You got to tie her up.
You got to gag her.
Only because she bit you when you tried.
Please?! You can unhood the next one.
And tie them up? You can even use my shibari rope.
[both spit.]
Let's start from the beginning.
One, two, three, four huh?! [gasps.]
There's cookies missing.
[inaudible.]
[music.]
- Fix it.
- Fix it! Fix it.
[chuckles.]
Just kidding.
We got this.
Shouldn't you yabba dabba psychos be in school? - We need some information, Skiz.
- I'm no narc.
We aren't cops.
We're in middle school.
I've seen "21 Jump Street".
[chuckles.]
Seth Rogen's a comic genius.
- How attached are you to your nostrils? - Ph physically? We can do this the easy way or the hard way.
[music.]
- Aw.
- No more until you tell us what we need to know.
It's kind of messed up how you exploit my munchies.
Is there a new operation in town? [sighs.]
You think someone's stepping on your turf? Someone's been stealing cookies from the Snaps.
- We need to know who and why.
- And when and how.
- What? - We know the what.
The what is the stealing cookies.
Pay attention.
You seen any new faces around here? - Nobody new.
- Anybody you don't know about? Wh how would I know that if I don't know that - I don't know if I don't know - He's limping.
Ah.
I answered your questions.
Then this'll be just for fun.
Wait.
Stop.
OK.
I I might know something else.
There are a bunch of empty cookie boxes under the bleachers.

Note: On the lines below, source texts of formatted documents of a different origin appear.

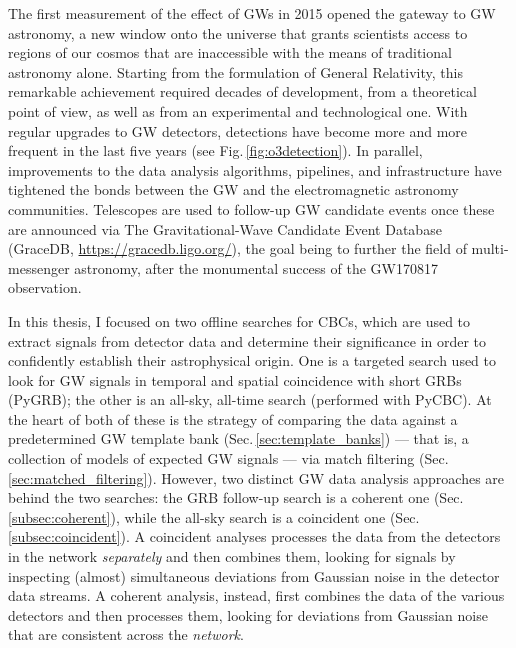 \documentclass[binding=0.6cm, LaM]{sapthesis}
\begin{document}
	The first measurement of the effect of GWs in 2015 opened the gateway to GW astronomy, 
	a new window onto the universe that grants scientists access to regions of our cosmos 
	that are inaccessible with the means of traditional astronomy alone.
	Starting from the formulation of General Relativity, this remarkable achievement 
	required decades of development, from a theoretical point of view, as well as from 
	an experimental and technological one.
	With regular upgrades to GW detectors, detections have become more and more frequent 
	in the last five years (see Fig.\,\ref{fig:o3detection}).  
	In parallel, improvements to the data analysis algorithms, 
	pipelines, and infrastructure have tightened the bonds between the GW and the electromagnetic astronomy communities.  
	Telescopes are used to follow-up GW candidate events once these are announced via 
	The Gravitational-Wave Candidate Event Database ({\ttfamily GraceDB}, \url{https://gracedb.ligo.org/}), 
	the goal being to further the field of multi-messenger astronomy, 
	after the monumental success of the GW170817 observation.

	In this thesis, I focused on two offline searches for CBCs,
	which are used to extract signals from detector data and determine their significance 
	in order to confidently establish their astrophysical origin.
        One is a targeted search used to look for GW signals in temporal and spatial coincidence with short GRBs ({\ttfamily PyGRB}); 
	the other is an all-sky, all-time search (performed with {\ttfamily PyCBC}).
        At the heart of both of these is the strategy of comparing the data against a predetermined GW template bank (Sec.\,\ref{sec:template_banks}) 
	--- that is, a collection of models of expected GW signals --- 
	via match filtering (Sec.\,\ref{sec:matched_filtering}).  
	However, two distinct GW data analysis approaches are behind the two searches: 
	the GRB follow-up search is a coherent one (Sec.\,\ref{subsec:coherent}), 
	while the all-sky search is a coincident one (Sec.\,\ref{subsec:coincident}).
        A coincident analyses processes the data from the detectors in the network \emph{separately} 
	and then combines them, looking for signals by inspecting (almost) simultaneous deviations 
	from Gaussian noise in the detector data streams.
        A coherent analysis, instead, first combines the data of the various detectors and 
	then processes them, looking for deviations from Gaussian noise that are consistent across the \emph{network}.
\end{document}
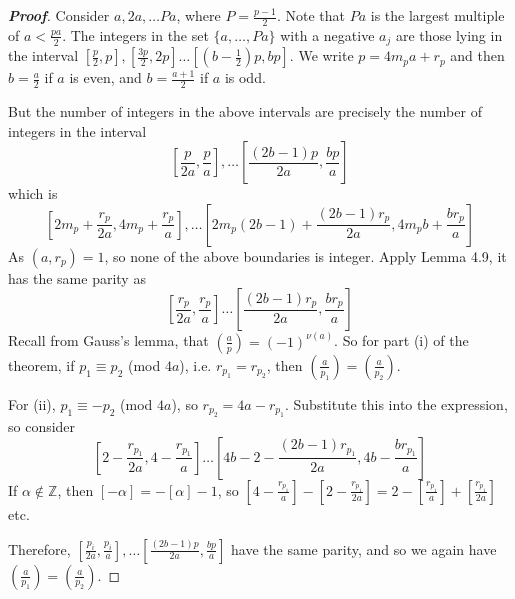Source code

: \begin{proof}[\bf Proof] Consider $a,2a,\ldots Pa$, where $P=\frac{p-1}{2}$. Note that $Pa$ is the largest multiple of $a<\frac{pa}{2}$. The integers in the set $\{a,\ldots, Pa\}$ with a negative $a_j$ are those lying in the interval $[\frac{p}{2},p],[\frac{3p}{2},2p] \ldots [(b-\frac{1}{2})p,bp]$. We write $p=4m_p a +r_p$ and then $b=\frac{a}{2}$ if $a$ is even, and $b=\frac{a+1}{2}$ if $a$ is odd.

But the number of integers in the above intervals are precisely the number of integers in the interval
$$\left[\frac{p}{2a},\frac{p}{a}\right],\ldots \left[\frac{(2b-1)p}{2a},\frac{bp}{a}\right]$$
which is $$\left[2m_p+\frac{r_p}{2a},4m_p+\frac{r_p}{a}\right], \ldots \left[2m_p(2b-1)+\frac{(2b-1)r_p}{2a},4m_pb+\frac{b r_p}{a}\right]$$
As $(a,r_p)=1$, so none of the above boundaries is integer. Apply Lemma 4.9, it has the same parity as
$$\left[\frac{r_p}{2a},\frac{r_p}{a}\right] \ldots \left[\frac{(2b-1)r_p}{2a},\frac{br_p}{a}\right]$$
Recall from Gauss's lemma, that $(\frac{a}{p})=(-1)^{\nu(a)}$.
So for part (i) of the theorem, if $p_1 \equiv p_2$ (mod $4a$), i.e. $r_{p_1} =r_{p_2}$, then
$(\frac{a}{p_1})=(\frac{a}{p_2})$.

For (ii), $p_1 \equiv -p_2$ (mod $4a$), so $r_{p_2}=4a-r_{p_1}$. Substitute this into the expression,
so consider $$\left[2-\frac{r_{p_1}}{2a},4-\frac{r_{p_1}}{a}\right] \ldots \left[4b-2-\frac{(2b-1)r_{p_1}}{2a},4b-\frac{br_{p_1}}{a}\right]$$
If $\alpha \not \in \mathbb{Z}$, then $[-\alpha]=-[\alpha]-1$, so $[4-\frac{r_{p_1}}{a}]-[2-\frac{r_{p_1}}{2a}]=2-[\frac{r_{p_1}}{a}]+[\frac{r_{p_1}}{2a}]$ etc.

Therefore, $[\frac{p_i}{2a},\frac{p_i}{a}],\ldots [\frac{(2b-1)p}{2a},\frac{bp}{a}]$  have the same parity, and so we again have $(\frac{a}{p_1})=(\frac{a}{p_2})$.
\end{proof}

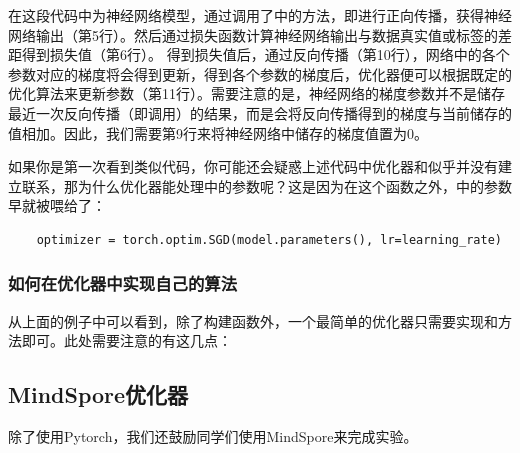 在这段代码中为神经网络模型，通过调用了中的方法，即进行正向传播，获得神经网络输出（第5行）。然后通过损失函数计算神经网络输出与数据真实值或标签的差距得到损失值（第6行）。
得到损失值后，通过反向传播（第10行），网络中的各个参数对应的梯度将会得到更新，得到各个参数的梯度后，优化器便可以根据既定的优化算法来更新参数（第11行）。需要注意的是，神经网络的梯度参数并不是储存最近一次反向传播（即调用）的结果，而是会将反向传播得到的梯度与当前储存的值相加。因此，我们需要第9行来将神经网络中储存的梯度值置为0。

如果你是第一次看到类似代码，你可能还会疑惑上述代码中优化器和似乎并没有建立联系，那为什么优化器能处理中的参数呢？这是因为在这个函数之外，中的参数早就被喂给了：
\begin{lstlisting}
    optimizer = torch.optim.SGD(model.parameters(), lr=learning_rate)
\end{lstlisting}

\subsubsection{如何在优化器中实现自己的算法}

从上面的例子中可以看到，除了构建函数外，一个最简单的优化器只需要实现和方法即可。此处需要注意的有这几点：

\subsection{MindSpore优化器}

除了使用Pytorch，我们还鼓励同学们使用MindSpore来完成实验。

Don't ask me why I was under there.
It was drug-related.
Good boy, Skiz.
Hey, wanna hang out later? [gasps.]
Jenny.
[dramatic music.]
[siren wailing.]
[inaudible.]
[gasps.]
The call's coming from inside the house.
[inaudible whispering.]
We have to be sure.
Calista, we have evidence, and DNA doesn't lie.
Oh, sorry! Sorry.
We'll find the real thief.
Well, it's not Calista.
But the test was almost a perfect match.
PENNY: Science is for nerds.
Plan B.
[music.]
[thwacking.]
Stay down.
[grunting.]
Aw, I wanted to take the gag off.
- I know it was you, Apple.
- Uh, duh, Sherlock.
They straight-up caught me like 10 minutes ago.
- Take this seriously.
- Def not.
Why would you do this? I have a lot of pressure on me.

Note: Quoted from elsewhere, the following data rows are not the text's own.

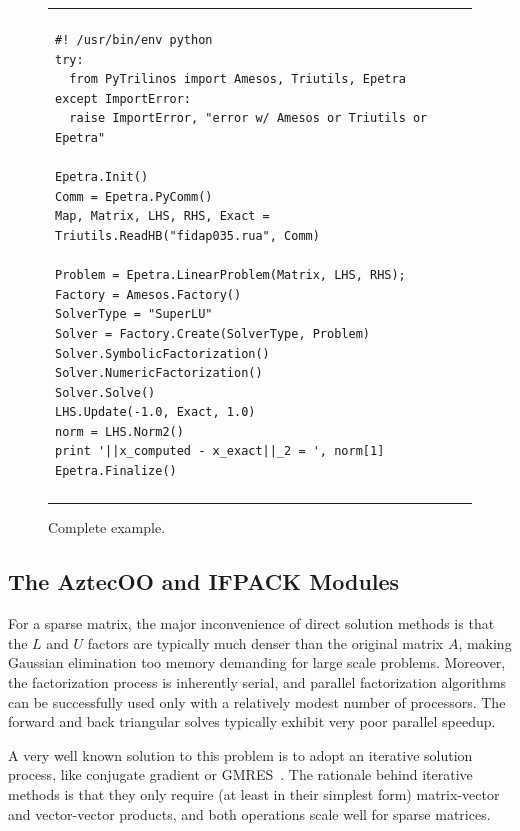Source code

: \documentclass[10pt,relax]{SANDreport}
\begin{document}
\begin{figure}
\begin{center}
\begin{tabular}{| p{12cm} |}
\hline
\\
\footnotesize
\begin{minipage}{11.5cm}
\begin{verbatim}
#! /usr/bin/env python
try:
  from PyTrilinos import Amesos, Triutils, Epetra
except ImportError:
  raise ImportError, "error w/ Amesos or Triutils or Epetra"

Epetra.Init()
Comm = Epetra.PyComm()
Map, Matrix, LHS, RHS, Exact = Triutils.ReadHB("fidap035.rua", Comm)

Problem = Epetra.LinearProblem(Matrix, LHS, RHS);
Factory = Amesos.Factory()
SolverType = "SuperLU"
Solver = Factory.Create(SolverType, Problem)
Solver.SymbolicFactorization()
Solver.NumericFactorization()
Solver.Solve()
LHS.Update(-1.0, Exact, 1.0)
norm = LHS.Norm2()
print '||x_computed - x_exact||_2 = ', norm[1]
Epetra.Finalize()
\end{verbatim}
\end{minipage}
\\
\\
\hline
\end{tabular}
\caption{Complete example.}
\label{fig:amesos}
\end{center}
\end{figure}

\subsection{The AztecOO and IFPACK Modules}
\label{subsec:aztecoo_ifpack}

For a sparse matrix, the major inconvenience of direct solution
methods is that the $L$ and $U$ factors are typically much denser than
the original matrix $A$, making Gaussian elimination too memory
demanding for large scale problems. Moreover, the factorization
process is inherently serial, and parallel factorization algorithms
can be successfully used only with a relatively modest number of
processors. The forward and back triangular solves typically exhibit
very poor parallel speedup.

A very well known solution to this problem is to adopt an iterative
solution process, like conjugate gradient or GMRES~\cite{golub96matrix}. The
rationale behind iterative methods is that they only require (at least
in their simplest form) matrix-vector and vector-vector products, and
both operations scale well for sparse matrices.
\end{document}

People expect a lot out of me.
I think this is a cry for help.
Look, the cookies just make me feel better, OK? I know it's weird and gross, but they do.
I can't explain it.
Definitely a cry for help.
- But you're so skinny.
- I never swallow.
Ow! What is wrong with you? Ow! Just use the clasp! You'll get this back when you pay off your debt.
Ugh, fine.
[sighs.]
Can I go now? The new season of "House of Cards" just started.
This is just collateral.
Now, punishment.
- Wait.
- Hm.
You getting soft on me? No, but this is a mistake.
She's older than us and popular.
Are you sure about this? Listen to your hobbit, Calista.

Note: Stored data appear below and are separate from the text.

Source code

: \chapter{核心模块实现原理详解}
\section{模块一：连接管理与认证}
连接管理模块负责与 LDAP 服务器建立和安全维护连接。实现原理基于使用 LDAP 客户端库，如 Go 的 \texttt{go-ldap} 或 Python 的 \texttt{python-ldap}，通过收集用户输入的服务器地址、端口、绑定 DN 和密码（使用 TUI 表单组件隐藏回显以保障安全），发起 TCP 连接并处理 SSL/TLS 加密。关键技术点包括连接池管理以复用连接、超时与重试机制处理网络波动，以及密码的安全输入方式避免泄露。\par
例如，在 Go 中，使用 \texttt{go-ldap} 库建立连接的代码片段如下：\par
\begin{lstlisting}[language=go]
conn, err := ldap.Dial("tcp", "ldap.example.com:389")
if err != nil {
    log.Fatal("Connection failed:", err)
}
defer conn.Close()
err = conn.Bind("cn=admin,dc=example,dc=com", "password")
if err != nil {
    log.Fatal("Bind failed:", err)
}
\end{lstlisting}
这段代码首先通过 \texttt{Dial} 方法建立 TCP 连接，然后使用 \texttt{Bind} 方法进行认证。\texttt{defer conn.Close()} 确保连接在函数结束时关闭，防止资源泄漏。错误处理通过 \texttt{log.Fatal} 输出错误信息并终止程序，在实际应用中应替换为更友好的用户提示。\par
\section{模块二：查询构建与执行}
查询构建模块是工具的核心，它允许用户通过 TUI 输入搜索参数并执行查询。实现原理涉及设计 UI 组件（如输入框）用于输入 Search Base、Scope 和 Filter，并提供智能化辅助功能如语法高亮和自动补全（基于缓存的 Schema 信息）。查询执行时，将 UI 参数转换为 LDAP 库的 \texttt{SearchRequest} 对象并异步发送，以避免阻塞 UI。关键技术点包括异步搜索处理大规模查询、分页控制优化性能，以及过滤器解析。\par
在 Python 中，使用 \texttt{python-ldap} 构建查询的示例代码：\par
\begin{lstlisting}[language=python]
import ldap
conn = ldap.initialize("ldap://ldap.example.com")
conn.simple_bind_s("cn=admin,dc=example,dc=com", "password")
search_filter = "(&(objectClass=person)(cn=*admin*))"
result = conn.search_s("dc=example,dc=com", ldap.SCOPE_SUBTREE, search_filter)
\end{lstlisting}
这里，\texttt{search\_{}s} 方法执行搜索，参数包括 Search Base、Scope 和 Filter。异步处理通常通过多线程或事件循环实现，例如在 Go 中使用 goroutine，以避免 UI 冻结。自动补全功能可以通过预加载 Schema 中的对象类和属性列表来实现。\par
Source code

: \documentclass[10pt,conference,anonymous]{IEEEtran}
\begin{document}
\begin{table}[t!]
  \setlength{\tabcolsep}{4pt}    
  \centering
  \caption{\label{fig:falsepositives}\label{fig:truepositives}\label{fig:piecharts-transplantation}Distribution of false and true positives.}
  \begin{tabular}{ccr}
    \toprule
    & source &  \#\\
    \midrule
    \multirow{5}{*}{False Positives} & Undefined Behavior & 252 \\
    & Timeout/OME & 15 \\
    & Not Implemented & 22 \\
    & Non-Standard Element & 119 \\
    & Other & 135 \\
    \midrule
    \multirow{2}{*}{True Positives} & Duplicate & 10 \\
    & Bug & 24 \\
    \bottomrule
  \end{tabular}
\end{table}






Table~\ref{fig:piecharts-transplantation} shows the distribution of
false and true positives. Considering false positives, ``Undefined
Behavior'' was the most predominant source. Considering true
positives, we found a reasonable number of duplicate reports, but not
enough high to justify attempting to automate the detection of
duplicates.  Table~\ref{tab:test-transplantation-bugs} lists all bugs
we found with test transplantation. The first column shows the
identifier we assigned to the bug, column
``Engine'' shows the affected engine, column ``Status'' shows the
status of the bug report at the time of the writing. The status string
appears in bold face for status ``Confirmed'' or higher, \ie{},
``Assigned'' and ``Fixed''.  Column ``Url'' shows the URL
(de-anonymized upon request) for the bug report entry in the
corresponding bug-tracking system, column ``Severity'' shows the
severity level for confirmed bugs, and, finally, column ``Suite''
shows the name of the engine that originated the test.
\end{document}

Nobody talks to my girls that way.
Except me.
[music.]
I'll get you for this.
Someday, you'll need something from me, and I'll remember this moment.
The only thing you have to give is herpes.
That's not all.
Look, it didn't have to be this way just because I'm a cheerleader and you're a Ginger Snap.
We're blood.
Doesn't that mean anything to you? We're only blood in that we share biological parents.
Ugh.
That's how blood works, Calista.
Don't tell me how blood works.
What I mean is that we might be related, but I define my family by loyalty.
The Snaps are my family.
Rachel is my family.
You're just some girl who lives in my house.
You're going to end up very lonely very soon, Calista.
I'd rather be alone than stuck here with you.
You and those little training bras you call friends better watch yourselves.